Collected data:
◆ ◆ ◆ ◆ ◆ ◆ ◆

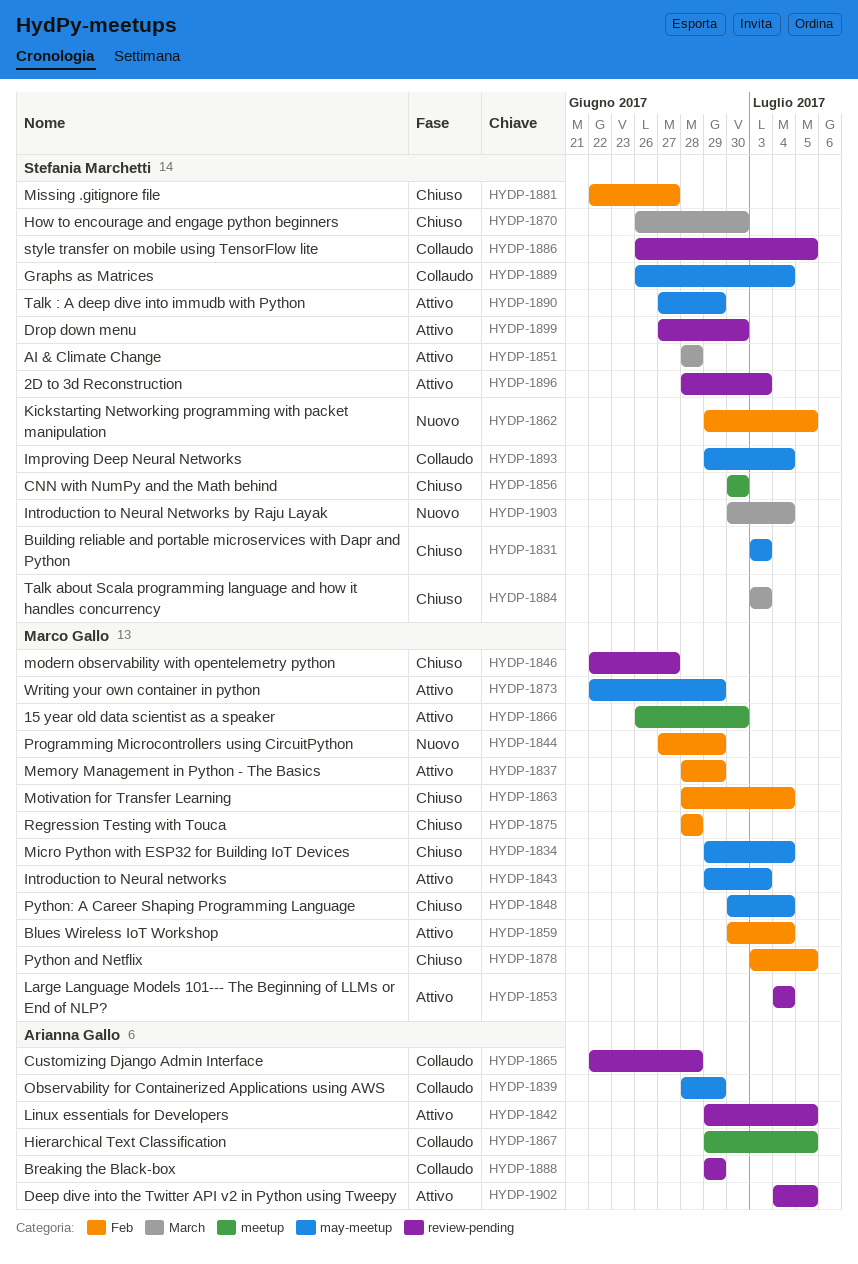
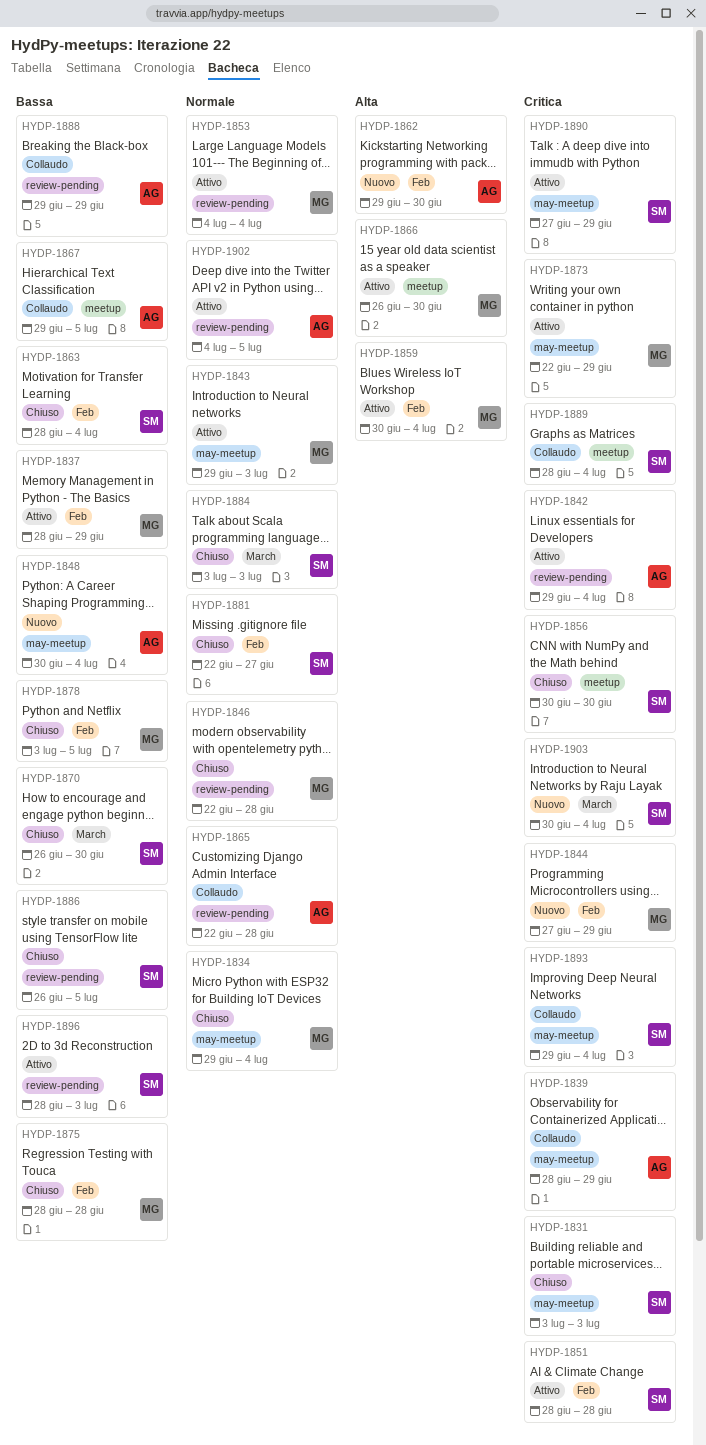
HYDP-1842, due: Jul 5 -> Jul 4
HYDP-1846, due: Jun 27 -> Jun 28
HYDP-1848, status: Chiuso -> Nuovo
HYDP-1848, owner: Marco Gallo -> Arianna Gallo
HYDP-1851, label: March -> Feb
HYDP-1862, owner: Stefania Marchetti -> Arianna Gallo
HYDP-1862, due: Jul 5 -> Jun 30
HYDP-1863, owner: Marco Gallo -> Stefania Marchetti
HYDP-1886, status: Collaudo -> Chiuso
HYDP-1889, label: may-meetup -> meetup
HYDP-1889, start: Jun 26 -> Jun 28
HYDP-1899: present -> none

◆ ◆ ◆ ◆ ◆ ◆ ◆

YOUR ASSIGNMENT »
Write out once more the lines above beginning at the line with "HYDP-1848, status: Chiuso -> Nuovo"; continue through the final line and stop there.

RESPONSE TO THIS EXERCISE »
HYDP-1848, status: Chiuso -> Nuovo
HYDP-1848, owner: Marco Gallo -> Arianna Gallo
HYDP-1851, label: March -> Feb
HYDP-1862, owner: Stefania Marchetti -> Arianna Gallo
HYDP-1862, due: Jul 5 -> Jun 30
HYDP-1863, owner: Marco Gallo -> Stefania Marchetti
HYDP-1886, status: Collaudo -> Chiuso
HYDP-1889, label: may-meetup -> meetup
HYDP-1889, start: Jun 26 -> Jun 28
HYDP-1899: present -> none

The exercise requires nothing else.